A total of 43 studies comprising 1818 patients with ET who underwent MRgFUS were identified. Of the 1539 patients with data on sex, 1095 (71.2%) were male. The mean follow-up duration ranged from 3 months to 8.4 years among the studies. The mean total CRST score significantly decreased at 3, 6, and 12 months post-MRgFUS (SMD -4.5, p = 0.0069; SMD -4.9, p = 0.0045; and SMD -2.95, p = 0.0039, respectively). The mean hand tremor scores significantly mitigated at 3, 6, 12, 24, and 36 months post-MRgFUS (SMD -3.99, p = 0.05; SMD -4.5, p = 0.05; SMD -1.99, p < 0.0001; SMD - 2.07, p = 0.0002; and SMD -2.1, p < 0.0001, respectively). Furthermore, the mean Quality of Life in Essential Tremor Questionnaire scores were improved at 3 months (SMD -2.8, p = 0.0025), 6 months (SMD -4.1, p = 0.04), 12 months (SMD -1.57, p = 0.0004), 2 years (SMD -1.64, p = 0.0003), and 3 years (SMD -1.14, p = 0.08).

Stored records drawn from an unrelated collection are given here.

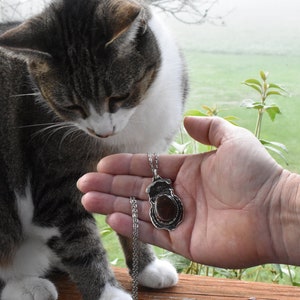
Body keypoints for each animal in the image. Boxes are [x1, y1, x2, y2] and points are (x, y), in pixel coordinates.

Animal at [0, 0, 188, 298]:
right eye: (71, 106)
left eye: (119, 97)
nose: (102, 131)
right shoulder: (55, 186)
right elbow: (80, 243)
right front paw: (108, 293)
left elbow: (131, 218)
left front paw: (147, 268)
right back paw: (28, 287)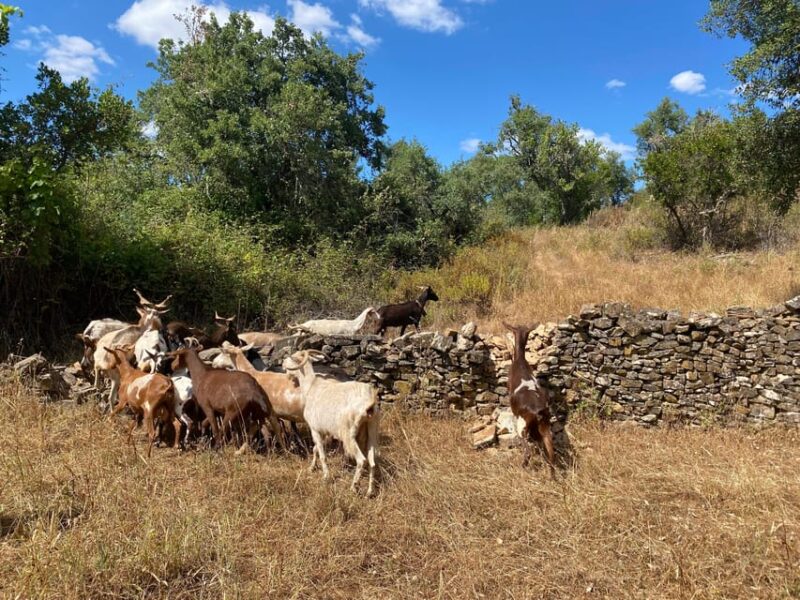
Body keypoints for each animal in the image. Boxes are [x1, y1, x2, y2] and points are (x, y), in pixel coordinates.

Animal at [283, 349, 380, 496]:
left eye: (293, 357)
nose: (283, 365)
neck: (311, 386)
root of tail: (369, 402)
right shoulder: (324, 431)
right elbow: (316, 448)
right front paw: (312, 467)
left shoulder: (315, 429)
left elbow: (322, 454)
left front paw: (326, 476)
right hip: (371, 431)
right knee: (372, 462)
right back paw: (369, 492)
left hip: (349, 434)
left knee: (361, 460)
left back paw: (354, 487)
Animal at [503, 322, 555, 476]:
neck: (520, 360)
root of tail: (538, 412)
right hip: (545, 428)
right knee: (551, 453)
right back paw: (552, 476)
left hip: (522, 426)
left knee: (527, 452)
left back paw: (522, 467)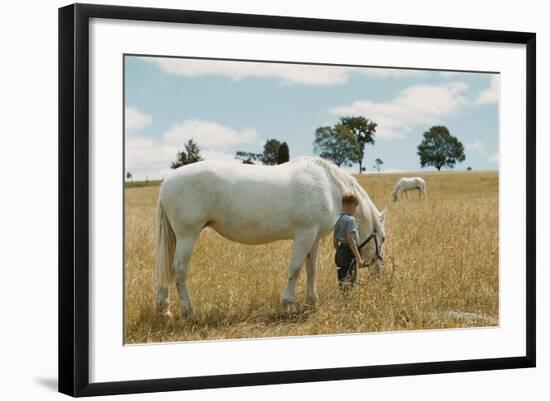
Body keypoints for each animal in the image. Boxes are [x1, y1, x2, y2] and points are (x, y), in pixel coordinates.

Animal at [155, 155, 388, 316]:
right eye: (383, 238)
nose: (379, 272)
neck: (328, 187)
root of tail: (167, 181)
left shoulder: (313, 238)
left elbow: (311, 269)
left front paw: (312, 301)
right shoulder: (304, 234)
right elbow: (295, 268)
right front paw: (288, 305)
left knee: (165, 268)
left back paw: (164, 309)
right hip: (187, 235)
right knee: (179, 269)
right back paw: (188, 311)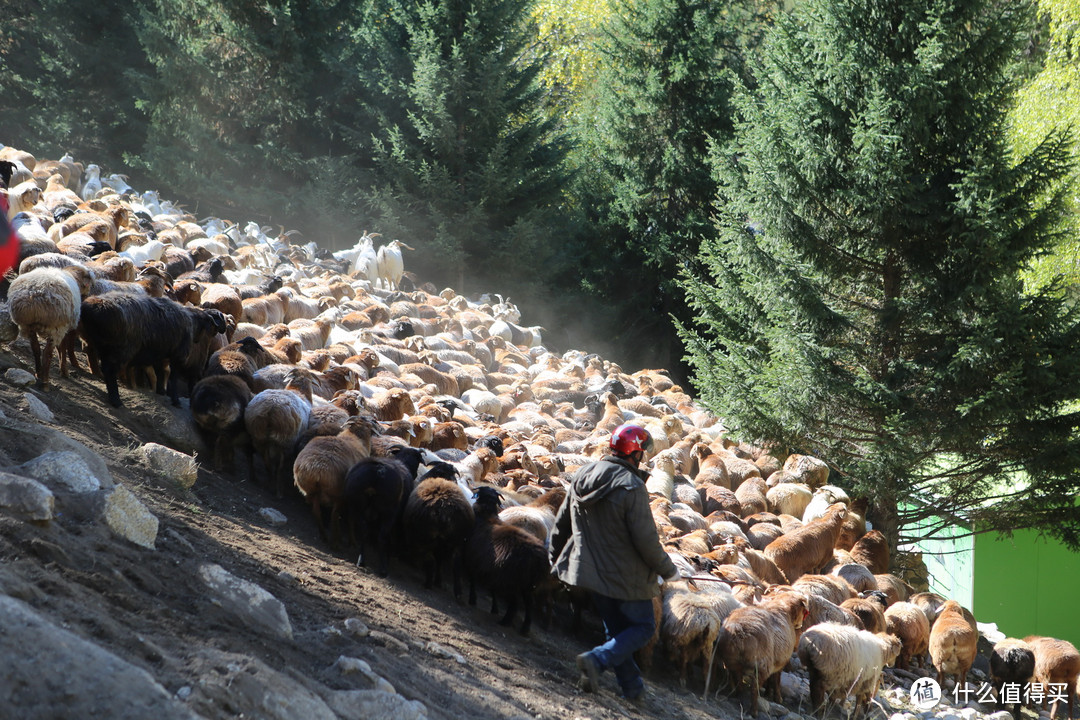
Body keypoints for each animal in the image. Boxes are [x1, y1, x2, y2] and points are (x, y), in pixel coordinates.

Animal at [293, 416, 378, 546]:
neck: (355, 437)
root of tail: (318, 470)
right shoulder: (353, 496)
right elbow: (351, 518)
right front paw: (353, 541)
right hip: (338, 493)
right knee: (334, 515)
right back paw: (336, 542)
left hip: (311, 491)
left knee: (317, 512)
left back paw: (324, 536)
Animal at [347, 446, 427, 578]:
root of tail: (378, 472)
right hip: (388, 511)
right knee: (382, 536)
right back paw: (383, 569)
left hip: (357, 505)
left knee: (363, 531)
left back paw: (361, 561)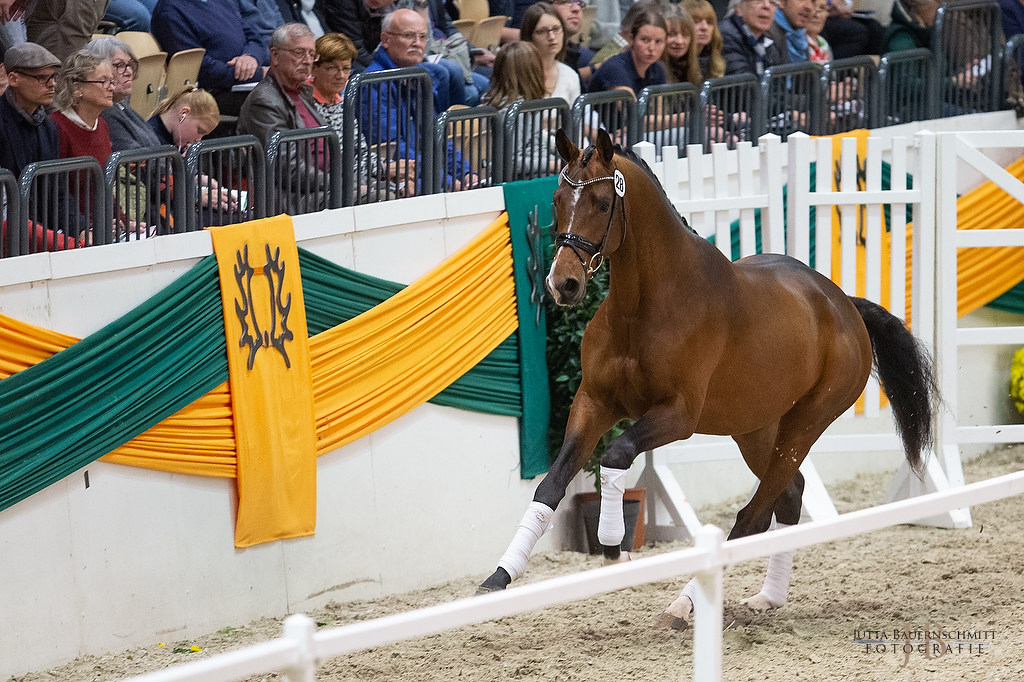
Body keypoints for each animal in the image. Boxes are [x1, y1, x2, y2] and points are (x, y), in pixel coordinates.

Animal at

Our meta-regression findings showed that sex (p = 0.03), unlike age, handedness, symptom duration, and peak energy levels at 3 months, was associated with a significantly higher mean difference in tremor severity.
This meta-analysis provides strong evidence supporting the efficacy and safety of unilateral MRgFUS for the treatment of ET in terms of tremor severity and quality of life with acceptable adverse events.
磁共振引导聚焦超声(MRgFUS)是一种治疗药物难治性特发性震颤(ET)的新兴疗法。本研究的目的是评估单侧 MRgFUS 治疗 ET 的长期(长达 5 年)安全性和有效性。
作者通过 4 个数据库进行了系统搜索,以找到相关的临床研究。采用比值比和 95%置信区间分析二分类结局,采用标准化均数差(SMD)和 95%置信区间分析连续结局。此外,进行了单变量荟萃回归分析,以评估包括震颤临床评分量表(CRST)评分和手部震颤评分在内的各种协变量与结局之间的关联。进行敏感性分析以解决任何异质性。
共纳入 43 项研究,包括 1818 例接受 MRgFUS 治疗的 ET 患者。在 1539 例有性别数据的患者中,1095 例(71.2%)为男性。研究中,MRgFUS 后 3、6 和 12 个月的平均随访时间范围为 3 个月至 8.4 年。MRgFUS 后 3、6 和 12 个月时,总 CRST 评分显著降低(SMD-4.5,p=0.0069;SMD-4.9,p=0.0045;SMD-2.95,p=0.0039)。MRgFUS 后 3、6、12、24 和 36 个月时,手部震颤评分显著降低(SMD-3.99,p=0.05;SMD-4.5,p=0.05;SMD-1.99,p<0.0001;SMD-2.07,p=0.0002;SMD-2.1,p<0.0001)。此外,MRgFUS 后 3 个月(SMD-2.8,p=0.0025)、6 个月(SMD-4.1,p=0.04)、12 个月(SMD-1.57,p=0.0004)、2 年(SMD-1.64,p=0.0003)和 3 年(SMD-1.14,p=0.08)时,生活质量在特发性震颤问卷的评分得到改善。
本荟萃分析提供了强有力的证据,支持单侧 MRgFUS 治疗 ET 可有效减轻震颤严重程度和改善生活质量,且具有可接受的不良反应。